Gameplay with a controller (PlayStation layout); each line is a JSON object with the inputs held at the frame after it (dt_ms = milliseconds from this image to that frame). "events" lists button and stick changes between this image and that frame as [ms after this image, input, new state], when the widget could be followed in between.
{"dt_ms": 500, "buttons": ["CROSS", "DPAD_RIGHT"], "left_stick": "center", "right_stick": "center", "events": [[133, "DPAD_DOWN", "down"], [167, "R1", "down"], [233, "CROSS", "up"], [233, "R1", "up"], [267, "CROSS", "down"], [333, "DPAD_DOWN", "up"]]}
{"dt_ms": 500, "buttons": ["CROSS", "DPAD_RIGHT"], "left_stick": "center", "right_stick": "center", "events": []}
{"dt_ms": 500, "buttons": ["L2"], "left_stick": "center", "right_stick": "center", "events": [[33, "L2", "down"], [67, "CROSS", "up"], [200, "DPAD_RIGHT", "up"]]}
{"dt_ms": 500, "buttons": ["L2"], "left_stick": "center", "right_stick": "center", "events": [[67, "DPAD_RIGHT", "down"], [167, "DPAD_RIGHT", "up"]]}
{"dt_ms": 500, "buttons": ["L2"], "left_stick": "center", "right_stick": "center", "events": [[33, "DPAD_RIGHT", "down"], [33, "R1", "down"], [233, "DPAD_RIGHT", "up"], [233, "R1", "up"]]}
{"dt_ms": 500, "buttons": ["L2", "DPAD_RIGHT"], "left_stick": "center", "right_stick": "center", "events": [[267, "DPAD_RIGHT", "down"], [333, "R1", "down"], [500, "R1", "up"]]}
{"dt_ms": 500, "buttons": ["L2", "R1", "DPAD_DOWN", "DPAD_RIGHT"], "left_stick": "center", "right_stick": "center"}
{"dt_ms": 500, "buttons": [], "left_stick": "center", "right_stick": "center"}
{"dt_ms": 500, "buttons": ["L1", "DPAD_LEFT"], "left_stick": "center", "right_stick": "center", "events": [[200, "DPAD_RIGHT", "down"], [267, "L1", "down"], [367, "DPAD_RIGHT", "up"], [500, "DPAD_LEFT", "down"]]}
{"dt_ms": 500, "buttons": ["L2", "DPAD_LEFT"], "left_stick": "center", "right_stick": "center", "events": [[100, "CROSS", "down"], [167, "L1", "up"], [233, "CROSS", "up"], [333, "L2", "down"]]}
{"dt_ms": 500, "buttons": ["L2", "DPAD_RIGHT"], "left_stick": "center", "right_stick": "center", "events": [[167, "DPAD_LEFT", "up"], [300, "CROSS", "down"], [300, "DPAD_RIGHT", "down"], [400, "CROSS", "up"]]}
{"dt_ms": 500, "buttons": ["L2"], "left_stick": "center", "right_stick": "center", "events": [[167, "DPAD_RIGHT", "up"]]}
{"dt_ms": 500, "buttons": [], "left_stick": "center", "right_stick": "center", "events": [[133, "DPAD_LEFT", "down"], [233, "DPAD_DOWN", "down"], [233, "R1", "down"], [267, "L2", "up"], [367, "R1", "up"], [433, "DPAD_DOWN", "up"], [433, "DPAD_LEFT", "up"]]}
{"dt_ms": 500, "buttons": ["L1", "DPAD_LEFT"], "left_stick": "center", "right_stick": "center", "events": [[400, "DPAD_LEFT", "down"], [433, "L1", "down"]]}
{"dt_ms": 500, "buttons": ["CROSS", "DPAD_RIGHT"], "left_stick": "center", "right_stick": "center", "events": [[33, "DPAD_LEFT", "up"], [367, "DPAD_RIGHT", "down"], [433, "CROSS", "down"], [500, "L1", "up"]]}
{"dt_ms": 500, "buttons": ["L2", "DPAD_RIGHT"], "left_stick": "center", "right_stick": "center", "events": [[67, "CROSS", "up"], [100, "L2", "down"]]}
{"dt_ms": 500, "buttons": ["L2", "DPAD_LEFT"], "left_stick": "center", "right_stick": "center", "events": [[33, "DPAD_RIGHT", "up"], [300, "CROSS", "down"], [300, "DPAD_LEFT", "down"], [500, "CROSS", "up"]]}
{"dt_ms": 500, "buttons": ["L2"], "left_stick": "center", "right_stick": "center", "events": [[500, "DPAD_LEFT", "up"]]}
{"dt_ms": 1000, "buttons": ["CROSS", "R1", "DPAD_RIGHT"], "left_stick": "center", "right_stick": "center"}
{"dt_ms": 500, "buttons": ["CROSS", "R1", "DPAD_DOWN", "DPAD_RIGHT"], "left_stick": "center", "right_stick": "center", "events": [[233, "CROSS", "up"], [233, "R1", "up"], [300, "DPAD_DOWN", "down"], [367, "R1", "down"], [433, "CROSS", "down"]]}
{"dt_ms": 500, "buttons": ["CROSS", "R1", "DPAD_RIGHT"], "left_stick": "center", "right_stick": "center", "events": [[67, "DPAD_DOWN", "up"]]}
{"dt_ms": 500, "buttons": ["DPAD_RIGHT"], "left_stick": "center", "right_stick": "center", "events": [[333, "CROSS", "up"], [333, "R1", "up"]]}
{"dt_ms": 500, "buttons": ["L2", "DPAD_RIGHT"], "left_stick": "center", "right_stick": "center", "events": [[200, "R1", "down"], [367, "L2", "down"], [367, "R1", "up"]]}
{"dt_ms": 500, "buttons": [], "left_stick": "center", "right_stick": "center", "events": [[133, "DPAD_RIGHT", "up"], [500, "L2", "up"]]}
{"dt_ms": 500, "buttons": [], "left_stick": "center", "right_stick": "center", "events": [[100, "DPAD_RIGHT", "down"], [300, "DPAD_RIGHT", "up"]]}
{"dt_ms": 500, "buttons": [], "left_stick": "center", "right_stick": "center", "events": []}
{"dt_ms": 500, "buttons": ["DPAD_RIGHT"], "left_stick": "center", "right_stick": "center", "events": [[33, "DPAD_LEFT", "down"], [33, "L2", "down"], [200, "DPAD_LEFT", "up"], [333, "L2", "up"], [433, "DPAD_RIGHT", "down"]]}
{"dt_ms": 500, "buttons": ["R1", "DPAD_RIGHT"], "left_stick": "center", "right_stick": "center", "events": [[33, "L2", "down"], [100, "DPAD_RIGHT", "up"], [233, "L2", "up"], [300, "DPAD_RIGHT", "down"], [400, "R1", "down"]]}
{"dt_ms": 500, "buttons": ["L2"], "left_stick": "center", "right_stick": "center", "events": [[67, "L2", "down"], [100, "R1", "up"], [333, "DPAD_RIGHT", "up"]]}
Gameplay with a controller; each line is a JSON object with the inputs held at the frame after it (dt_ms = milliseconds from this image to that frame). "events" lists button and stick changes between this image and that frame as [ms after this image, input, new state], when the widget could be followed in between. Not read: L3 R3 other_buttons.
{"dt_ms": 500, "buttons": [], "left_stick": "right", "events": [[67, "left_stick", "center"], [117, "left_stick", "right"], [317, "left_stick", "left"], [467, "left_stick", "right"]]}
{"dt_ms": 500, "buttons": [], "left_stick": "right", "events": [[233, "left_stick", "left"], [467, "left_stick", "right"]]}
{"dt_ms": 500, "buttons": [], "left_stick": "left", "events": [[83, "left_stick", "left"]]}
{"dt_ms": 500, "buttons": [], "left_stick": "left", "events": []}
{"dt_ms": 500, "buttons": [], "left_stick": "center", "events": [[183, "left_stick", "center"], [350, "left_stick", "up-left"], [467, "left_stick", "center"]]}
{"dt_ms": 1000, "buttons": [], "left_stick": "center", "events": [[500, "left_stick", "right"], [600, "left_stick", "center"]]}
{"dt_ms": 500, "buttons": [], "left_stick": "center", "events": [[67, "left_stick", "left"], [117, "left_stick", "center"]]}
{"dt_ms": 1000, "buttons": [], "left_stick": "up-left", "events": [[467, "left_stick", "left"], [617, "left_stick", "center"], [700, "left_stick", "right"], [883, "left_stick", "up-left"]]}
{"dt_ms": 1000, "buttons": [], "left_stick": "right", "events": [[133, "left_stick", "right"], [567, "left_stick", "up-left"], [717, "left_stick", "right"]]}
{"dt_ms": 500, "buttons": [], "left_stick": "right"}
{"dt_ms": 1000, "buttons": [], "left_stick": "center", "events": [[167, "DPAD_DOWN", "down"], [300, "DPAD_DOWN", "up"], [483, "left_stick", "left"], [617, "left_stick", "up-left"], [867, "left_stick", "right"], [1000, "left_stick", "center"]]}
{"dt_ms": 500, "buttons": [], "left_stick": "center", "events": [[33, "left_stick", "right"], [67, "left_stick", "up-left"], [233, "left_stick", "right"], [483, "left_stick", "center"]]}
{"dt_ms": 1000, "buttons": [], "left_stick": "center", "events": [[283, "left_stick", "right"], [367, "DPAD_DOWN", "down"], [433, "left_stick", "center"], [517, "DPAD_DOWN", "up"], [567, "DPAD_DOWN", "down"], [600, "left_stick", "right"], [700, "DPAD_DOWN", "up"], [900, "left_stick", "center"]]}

● **Action item**: Where does the word "could" appear in the listing above? Copy every line that holds it.

● **Expected output**:
Gameplay with a controller (PlayStation layout); each line is a JSON object with the inputs held at the frame after it (dt_ms = milliseconds from this image to that frame). "events" lists button and stick changes between this image and that frame as [ms after this image, input, new state], when the widget could be followed in between.
Gameplay with a controller; each line is a JSON object with the inputs held at the frame after it (dt_ms = milliseconds from this image to that frame). "events" lists button and stick changes between this image and that frame as [ms after this image, input, new state], when the widget could be followed in between. Not read: L3 R3 other_buttons.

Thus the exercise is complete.